• PROBLEM SET:
#1 Answer these from the text on the song "Wish You Were Here," one answer per line, marked as the questions are.
(a) Who directed the music video?
(b) Which website called the track an "amazing song on so many levels"?
(c) At which mall was the Guerilla Gig filmed?
#2 In the text on the song "Wish You Were Here," turn the paragraph beginning "Wish You Were Here" was performed live many times into a short list that keeps its main facts.
#3 From the text on the song "Wish You Were Here," reproduce word for word the passage starting with "In an interview" and going on through "to move on.".

• TEXT BLOCK:
——
In an interview with PopSugar, Goodrem admitted that "Wish You Were Here" was one of the best songs that she has ever written. Lyrically, the song narrates about the feelings and emotions Goodrem was feeling when she found out about the accident that killed him and her struggles to move on.

==Critical reception==
In a positive review from the website Spotlight Report, the track was labelled as an "amazing song on so many levels. Musically, it soars from Delta sitting alone at the piano, to a symphony of strings and voices. Delta delivers a dynamic, unique and breathtaking vocal performance – it's the singer in spine-tingling full voice."

==Promotion==

===Music video===
A preview of the music video premiered on A Current Affair on 5 October 2012. It was directed by Ryan Pallotta and was officially released on 16 October 2012.

===Live performances===
"Wish You Were Here" was performed live many times before being released. It had live performances at a Nova and Mix FM Intimate Acoustic concert for fans. It also was performed in stores for "Dancing with a Broken Heart". Goodrem appeared on the Today Show to promote the song and on A Current Affair on 26 October 2012 to promote the album, performing "Wish You Were Here". On 28 October 2012, she performed the song, as well as "Sitting on Top of the World" at a Guerilla Gig, filmed by pay TV music network Channel (V) at Broadbeach Mall. Goodrem later performed the song on New Zealand's Got Talent. In November, she appeared on television show Mornings to sing "Wish You Were Here".
——
• SUPPLIED DATA:
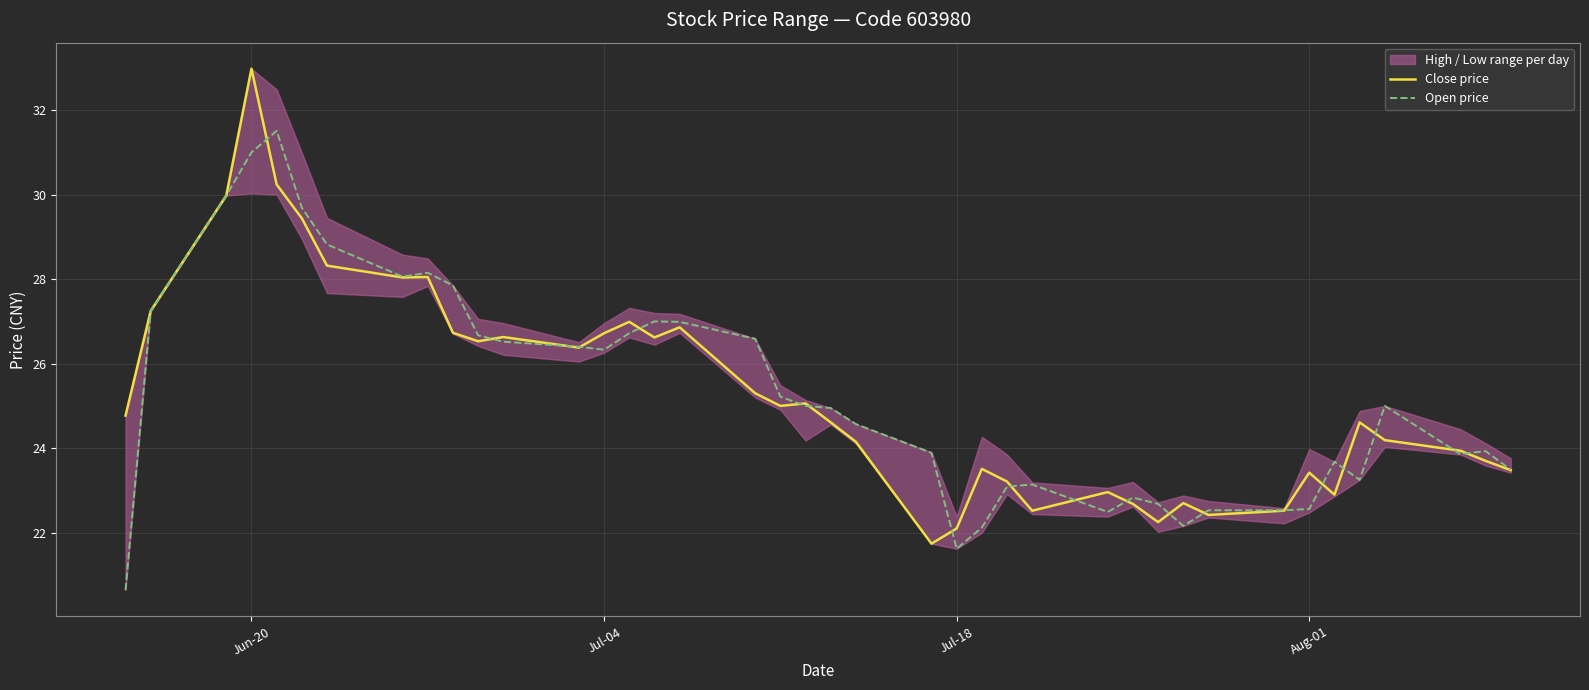

How many categories are shown in the chart?

40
——
• RESPONSES PER TASK:
#1
(a) Ryan Pallotta
(b) Spotlight Report
(c) Broadbeach Mall

#2
- Performed live many times before its release
- Played at a Nova and Mix FM Intimate Acoustic concert for fans
- Performed in stores for "Dancing with a Broken Heart"
- Sung on the Today Show to promote the song, and on A Current Affair on 26 October 2012 to promote the album
- Performed with "Sitting on Top of the World" on 28 October 2012 at a Guerilla Gig at Broadbeach Mall, filmed by Channel (V)
- Later performed on New Zealand's Got Talent
- Sung on the television show Mornings in November

#3
In an interview with PopSugar, Goodrem admitted that "Wish You Were Here" was one of the best songs that she has ever written. Lyrically, the song narrates about the feelings and emotions Goodrem was feeling when she found out about the accident that killed him and her struggles to move on.